··· GIVEN RECORDS ···

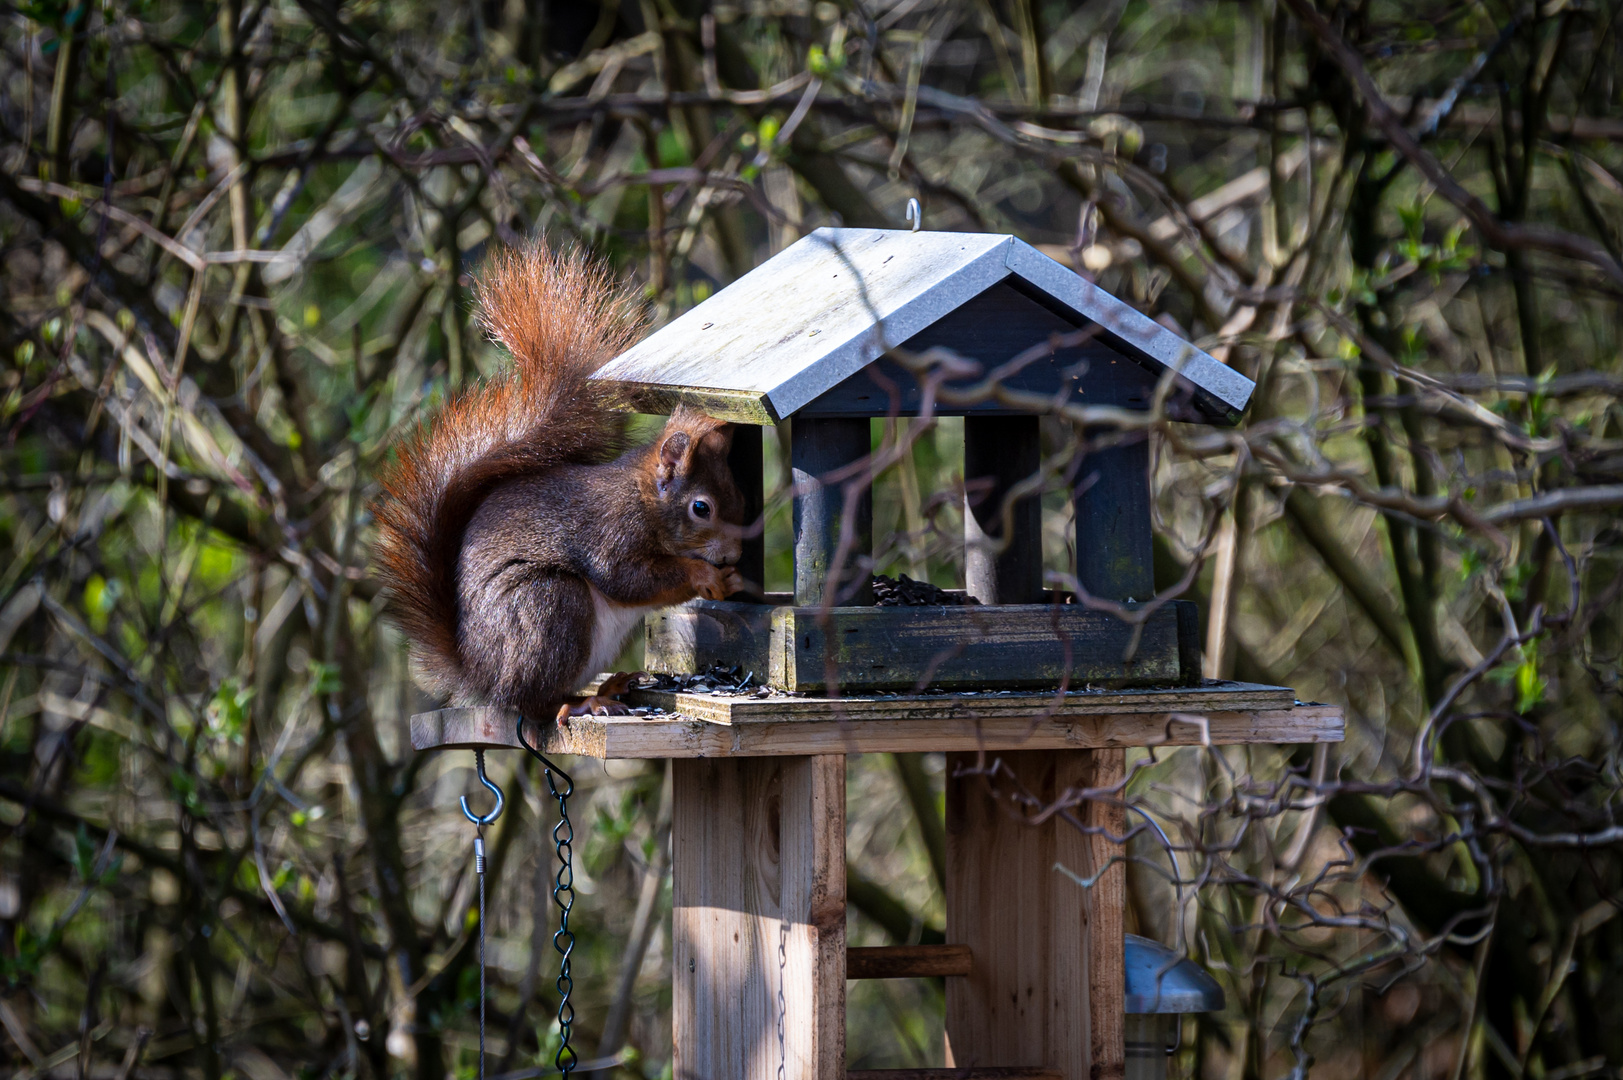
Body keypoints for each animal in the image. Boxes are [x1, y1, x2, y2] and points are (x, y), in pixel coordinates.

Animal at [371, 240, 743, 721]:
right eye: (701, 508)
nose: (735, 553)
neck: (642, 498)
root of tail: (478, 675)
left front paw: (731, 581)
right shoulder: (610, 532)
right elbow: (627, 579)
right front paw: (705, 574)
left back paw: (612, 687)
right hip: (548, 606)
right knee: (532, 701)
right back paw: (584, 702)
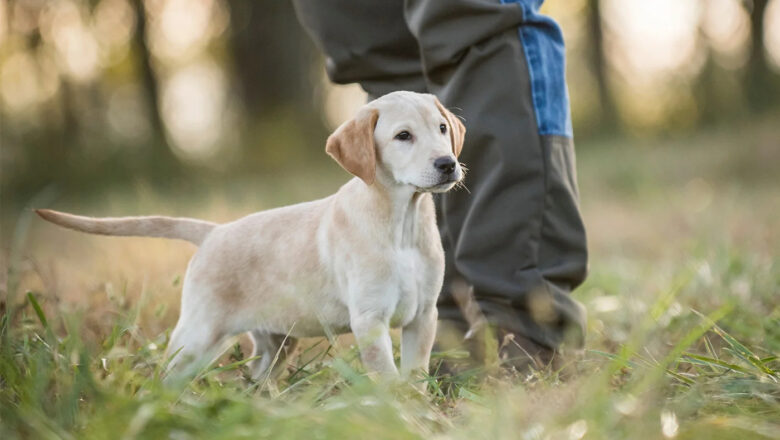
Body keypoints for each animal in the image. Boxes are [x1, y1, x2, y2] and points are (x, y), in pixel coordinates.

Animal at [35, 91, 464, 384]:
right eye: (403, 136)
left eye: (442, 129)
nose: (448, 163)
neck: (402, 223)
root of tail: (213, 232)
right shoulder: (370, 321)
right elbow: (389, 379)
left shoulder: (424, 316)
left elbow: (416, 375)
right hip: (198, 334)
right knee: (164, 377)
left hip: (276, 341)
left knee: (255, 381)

···
··· GIVEN RECORDS ···

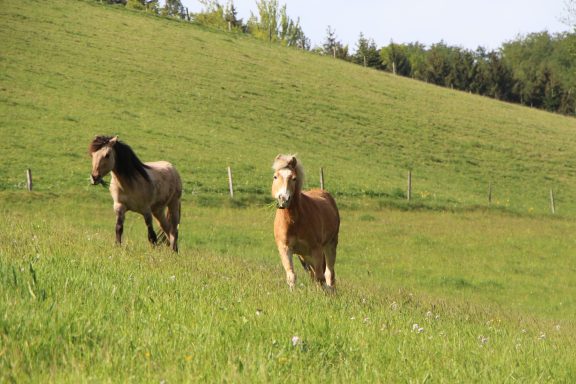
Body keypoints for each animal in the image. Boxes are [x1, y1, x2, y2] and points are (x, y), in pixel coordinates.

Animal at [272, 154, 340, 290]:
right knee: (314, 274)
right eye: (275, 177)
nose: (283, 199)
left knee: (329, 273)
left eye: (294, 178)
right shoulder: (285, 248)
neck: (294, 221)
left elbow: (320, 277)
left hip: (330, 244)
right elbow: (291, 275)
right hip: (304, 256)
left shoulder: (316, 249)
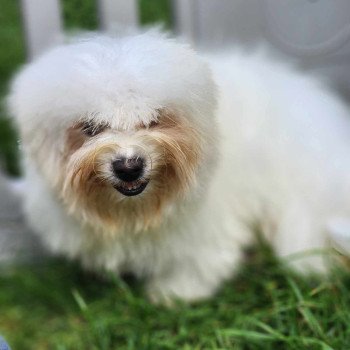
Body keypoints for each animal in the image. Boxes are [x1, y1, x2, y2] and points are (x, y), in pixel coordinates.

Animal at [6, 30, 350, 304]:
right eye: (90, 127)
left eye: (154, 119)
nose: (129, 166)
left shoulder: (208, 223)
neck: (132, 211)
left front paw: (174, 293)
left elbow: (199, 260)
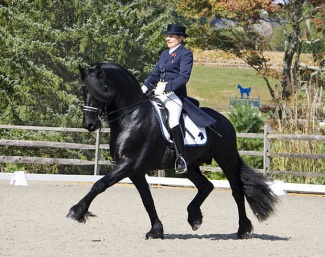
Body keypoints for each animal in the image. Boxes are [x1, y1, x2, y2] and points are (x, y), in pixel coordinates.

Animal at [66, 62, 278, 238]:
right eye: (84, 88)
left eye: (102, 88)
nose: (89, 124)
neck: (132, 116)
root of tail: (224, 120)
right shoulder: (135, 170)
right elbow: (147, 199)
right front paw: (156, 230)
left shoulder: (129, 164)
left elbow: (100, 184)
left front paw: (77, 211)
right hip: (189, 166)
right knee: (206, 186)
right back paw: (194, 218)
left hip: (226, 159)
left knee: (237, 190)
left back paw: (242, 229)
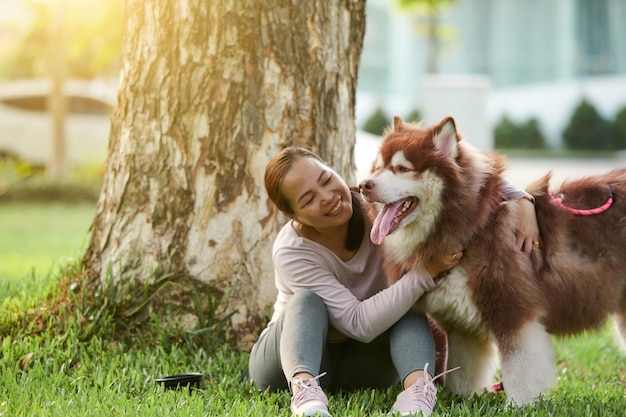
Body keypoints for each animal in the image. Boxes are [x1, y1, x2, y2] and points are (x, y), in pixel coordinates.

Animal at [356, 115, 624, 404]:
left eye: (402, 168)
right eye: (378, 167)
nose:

···
··· GIVEN RECORDS ···

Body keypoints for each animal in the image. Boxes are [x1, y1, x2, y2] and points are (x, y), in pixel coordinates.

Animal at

···

Among the lines of the data, which ones contain the word "knee"? Show them.

right knee: (532, 701)
right knee: (164, 377)
left knee: (255, 381)
right knee: (314, 274)
left knee: (329, 273)
right knee: (206, 186)
left knee: (237, 190)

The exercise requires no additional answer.